**任务目标 1**
在记录中找出所有含有字符串“makeId”的行,并逐行照原样抄出。

**页面摘录**
○ ○ ○

9.txt

来自「7道ACM题」· 文本 代码 · 共 69 行

#include <stdio.h>


int main()
{
	int a, b, c, d;
	scanf( "%d%d%d%d", &a, &b, &c, &d );

	int time = 1;
	while ( a != -1 )
	{
		int sum = 0;
		int limit = 21252;
		int a1 = a % 23, b1 = b % 28, c1 = c % 33;

		/*if ( a1 == b1 && b1 == c1 )
		{
			if ( a1 > d )
				printf( "Case %d: the next triple peak occurs in %d days.\n", time++, a1 - d );
			else
				if ( a1 == d )
					printf( "Case %d: the next triple peak occurs in %d days.\n", time++, 21252 );
				else
					printf( "Case %d: the next triple peak occurs in %d days.\n", time++, 21252 - d );
		}
		else if ( a == b && b == c )
		{
			if ( a > d )
				printf( "Case %d: the next triple peak occurs in %d days.\n", time++, a - d );
			else
				printf( "Case %d: the next triple peak occurs in %d days.\n", time++, 21252 - d );
		}
		else
		{*/

		for ( int i = 0; i < limit / 23; i++ )
		{
			int a2 = i * 23;
			for ( int j = 0; j <= i; j++ )
			{
				int b2 = j * 28;
				if ( a2 + a1 == b2 + b1 )
				{
					for ( int k = 0; k <= j; k++ )
					{
						int c2 = k * 33;
						if ( b2 + b1 == c2+ c1 )
						{
							sum = a2 + a1;
							goto over;
						}
					}
				}
			}
		}
		over:
		if ( sum == d )
			sum = 21252;
		else if ( sum < d )
			sum = 21252 - ( d - sum );
		else
			sum -= d;
	
		printf( "Case %d: the next triple peak occurs in %d days.\n", time++, sum );
		

		scanf( "%d%d%d%d", &a, &b, &c, &d );
	}
}

○ ○ ○

**记录条目**
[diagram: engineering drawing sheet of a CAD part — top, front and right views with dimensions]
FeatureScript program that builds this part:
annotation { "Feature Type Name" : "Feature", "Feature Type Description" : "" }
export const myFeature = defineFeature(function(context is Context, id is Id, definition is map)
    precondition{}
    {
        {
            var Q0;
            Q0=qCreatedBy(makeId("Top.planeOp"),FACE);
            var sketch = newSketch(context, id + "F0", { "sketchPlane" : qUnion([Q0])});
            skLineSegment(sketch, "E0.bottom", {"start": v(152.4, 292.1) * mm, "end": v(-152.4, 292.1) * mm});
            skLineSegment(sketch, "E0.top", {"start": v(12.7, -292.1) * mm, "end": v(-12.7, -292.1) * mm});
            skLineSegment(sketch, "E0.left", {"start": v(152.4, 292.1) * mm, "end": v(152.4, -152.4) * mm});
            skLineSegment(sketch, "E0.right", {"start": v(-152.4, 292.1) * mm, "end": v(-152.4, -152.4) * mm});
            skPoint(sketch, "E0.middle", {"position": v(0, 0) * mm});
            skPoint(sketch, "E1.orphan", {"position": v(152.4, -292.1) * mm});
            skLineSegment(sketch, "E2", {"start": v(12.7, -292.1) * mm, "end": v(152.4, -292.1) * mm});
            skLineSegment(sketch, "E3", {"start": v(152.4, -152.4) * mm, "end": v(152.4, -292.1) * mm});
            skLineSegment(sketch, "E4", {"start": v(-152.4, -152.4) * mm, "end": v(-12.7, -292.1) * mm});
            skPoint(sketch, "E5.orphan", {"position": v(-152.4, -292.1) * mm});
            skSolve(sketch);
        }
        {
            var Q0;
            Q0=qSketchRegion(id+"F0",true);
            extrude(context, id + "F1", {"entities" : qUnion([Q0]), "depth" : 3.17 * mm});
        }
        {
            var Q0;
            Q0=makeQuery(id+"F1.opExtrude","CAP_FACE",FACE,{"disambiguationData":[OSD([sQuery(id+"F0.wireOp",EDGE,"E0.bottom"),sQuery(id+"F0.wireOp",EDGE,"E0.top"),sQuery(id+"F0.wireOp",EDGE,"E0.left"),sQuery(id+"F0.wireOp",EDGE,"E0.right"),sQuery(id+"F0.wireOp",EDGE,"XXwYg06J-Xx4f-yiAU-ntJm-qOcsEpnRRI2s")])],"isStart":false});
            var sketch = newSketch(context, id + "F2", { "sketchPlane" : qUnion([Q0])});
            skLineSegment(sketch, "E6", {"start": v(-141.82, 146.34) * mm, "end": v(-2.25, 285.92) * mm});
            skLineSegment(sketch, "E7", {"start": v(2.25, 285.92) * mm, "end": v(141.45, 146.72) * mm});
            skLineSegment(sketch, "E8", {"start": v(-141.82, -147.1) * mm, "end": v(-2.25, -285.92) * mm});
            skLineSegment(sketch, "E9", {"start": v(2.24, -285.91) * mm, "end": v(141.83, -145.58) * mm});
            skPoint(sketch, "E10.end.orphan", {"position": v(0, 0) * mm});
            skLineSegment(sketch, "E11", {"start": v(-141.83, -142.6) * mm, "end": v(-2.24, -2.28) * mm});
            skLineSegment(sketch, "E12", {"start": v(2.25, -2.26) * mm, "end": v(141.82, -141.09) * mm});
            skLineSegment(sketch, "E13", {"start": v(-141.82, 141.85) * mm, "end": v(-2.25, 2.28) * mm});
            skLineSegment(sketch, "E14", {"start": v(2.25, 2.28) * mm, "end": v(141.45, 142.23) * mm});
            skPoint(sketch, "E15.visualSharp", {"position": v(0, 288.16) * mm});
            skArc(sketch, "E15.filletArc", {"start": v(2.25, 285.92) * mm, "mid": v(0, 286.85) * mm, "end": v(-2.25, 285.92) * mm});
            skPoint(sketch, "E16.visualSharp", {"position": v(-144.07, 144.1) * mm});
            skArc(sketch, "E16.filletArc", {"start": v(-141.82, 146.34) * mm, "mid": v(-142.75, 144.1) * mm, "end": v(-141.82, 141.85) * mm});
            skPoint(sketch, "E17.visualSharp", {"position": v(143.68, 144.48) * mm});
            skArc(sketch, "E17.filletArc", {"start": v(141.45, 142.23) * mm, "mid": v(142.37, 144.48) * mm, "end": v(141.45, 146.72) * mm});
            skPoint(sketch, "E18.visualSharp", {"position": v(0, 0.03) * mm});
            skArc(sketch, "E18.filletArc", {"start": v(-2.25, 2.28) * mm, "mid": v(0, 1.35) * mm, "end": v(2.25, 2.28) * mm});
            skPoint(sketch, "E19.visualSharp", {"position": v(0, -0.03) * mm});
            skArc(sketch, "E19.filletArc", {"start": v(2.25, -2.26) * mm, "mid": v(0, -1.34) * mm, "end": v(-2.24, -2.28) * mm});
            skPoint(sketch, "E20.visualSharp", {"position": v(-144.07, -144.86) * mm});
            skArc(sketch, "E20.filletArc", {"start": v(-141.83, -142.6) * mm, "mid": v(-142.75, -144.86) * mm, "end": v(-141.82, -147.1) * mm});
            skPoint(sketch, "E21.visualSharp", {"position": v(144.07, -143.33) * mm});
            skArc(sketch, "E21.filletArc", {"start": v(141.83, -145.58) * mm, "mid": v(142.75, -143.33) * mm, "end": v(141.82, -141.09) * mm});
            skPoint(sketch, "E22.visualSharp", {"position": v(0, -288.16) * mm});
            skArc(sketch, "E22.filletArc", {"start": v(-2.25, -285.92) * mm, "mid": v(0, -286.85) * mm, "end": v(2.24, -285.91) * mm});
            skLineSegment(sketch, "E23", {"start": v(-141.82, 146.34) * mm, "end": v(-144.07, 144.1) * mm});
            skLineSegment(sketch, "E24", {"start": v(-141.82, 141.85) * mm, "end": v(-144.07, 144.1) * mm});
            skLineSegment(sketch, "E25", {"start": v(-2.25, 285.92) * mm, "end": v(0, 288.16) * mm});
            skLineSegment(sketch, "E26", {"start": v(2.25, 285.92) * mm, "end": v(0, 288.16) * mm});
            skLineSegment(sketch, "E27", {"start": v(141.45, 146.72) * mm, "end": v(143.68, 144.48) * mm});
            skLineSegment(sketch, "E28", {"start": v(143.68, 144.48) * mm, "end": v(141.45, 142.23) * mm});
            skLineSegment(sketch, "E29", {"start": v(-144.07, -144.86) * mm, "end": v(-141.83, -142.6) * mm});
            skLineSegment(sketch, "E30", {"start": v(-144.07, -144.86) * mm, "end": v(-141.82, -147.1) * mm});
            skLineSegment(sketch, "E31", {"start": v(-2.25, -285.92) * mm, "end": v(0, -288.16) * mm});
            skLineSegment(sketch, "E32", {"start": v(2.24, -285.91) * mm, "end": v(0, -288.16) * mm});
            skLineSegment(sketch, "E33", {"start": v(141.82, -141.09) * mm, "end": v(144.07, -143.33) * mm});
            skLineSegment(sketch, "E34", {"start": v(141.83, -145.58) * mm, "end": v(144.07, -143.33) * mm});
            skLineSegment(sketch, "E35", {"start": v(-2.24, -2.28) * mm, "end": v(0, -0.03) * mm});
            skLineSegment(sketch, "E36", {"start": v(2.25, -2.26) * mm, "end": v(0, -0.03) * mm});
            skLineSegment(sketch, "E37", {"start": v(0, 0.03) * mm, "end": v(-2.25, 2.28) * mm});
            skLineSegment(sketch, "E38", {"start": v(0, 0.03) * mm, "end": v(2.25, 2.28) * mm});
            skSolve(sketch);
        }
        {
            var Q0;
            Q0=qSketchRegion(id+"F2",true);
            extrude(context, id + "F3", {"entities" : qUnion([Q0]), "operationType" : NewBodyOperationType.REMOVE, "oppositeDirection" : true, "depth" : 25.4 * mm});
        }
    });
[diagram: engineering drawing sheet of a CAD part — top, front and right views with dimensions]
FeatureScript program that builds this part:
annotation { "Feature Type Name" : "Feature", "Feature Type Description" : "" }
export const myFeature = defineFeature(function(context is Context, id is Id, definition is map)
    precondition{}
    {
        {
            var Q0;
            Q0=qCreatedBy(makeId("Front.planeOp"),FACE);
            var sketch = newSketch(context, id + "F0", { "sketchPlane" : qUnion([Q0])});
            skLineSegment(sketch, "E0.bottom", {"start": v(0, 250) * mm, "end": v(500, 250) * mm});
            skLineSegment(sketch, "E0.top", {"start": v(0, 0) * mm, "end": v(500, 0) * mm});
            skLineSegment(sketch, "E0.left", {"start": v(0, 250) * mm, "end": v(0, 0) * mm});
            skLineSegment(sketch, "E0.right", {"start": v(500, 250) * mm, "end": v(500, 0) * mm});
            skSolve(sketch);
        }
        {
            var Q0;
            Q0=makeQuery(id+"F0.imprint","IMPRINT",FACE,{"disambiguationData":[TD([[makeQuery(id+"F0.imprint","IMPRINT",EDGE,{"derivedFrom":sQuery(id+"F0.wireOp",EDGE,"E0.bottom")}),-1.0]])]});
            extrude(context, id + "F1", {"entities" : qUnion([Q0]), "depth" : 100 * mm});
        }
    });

○ ○ ○

**任务目标 2**
根据这段 C 代码回答:
(a) 变量 limit 的初始值是多少?
(b) a1、b1、c1 分别是 a、b、c 对哪个数取余得到的?
(c) 页面标注该代码共有多少行?

**任务结果 1**
            Q0=qCreatedBy(makeId("Top.planeOp"),FACE);
            Q0=qCreatedBy(makeId("Front.planeOp"),FACE);

**任务结果 2**
(a) 21252
(b) a 对 23 取余,b 对 28 取余,c 对 33 取余
(c) 69 行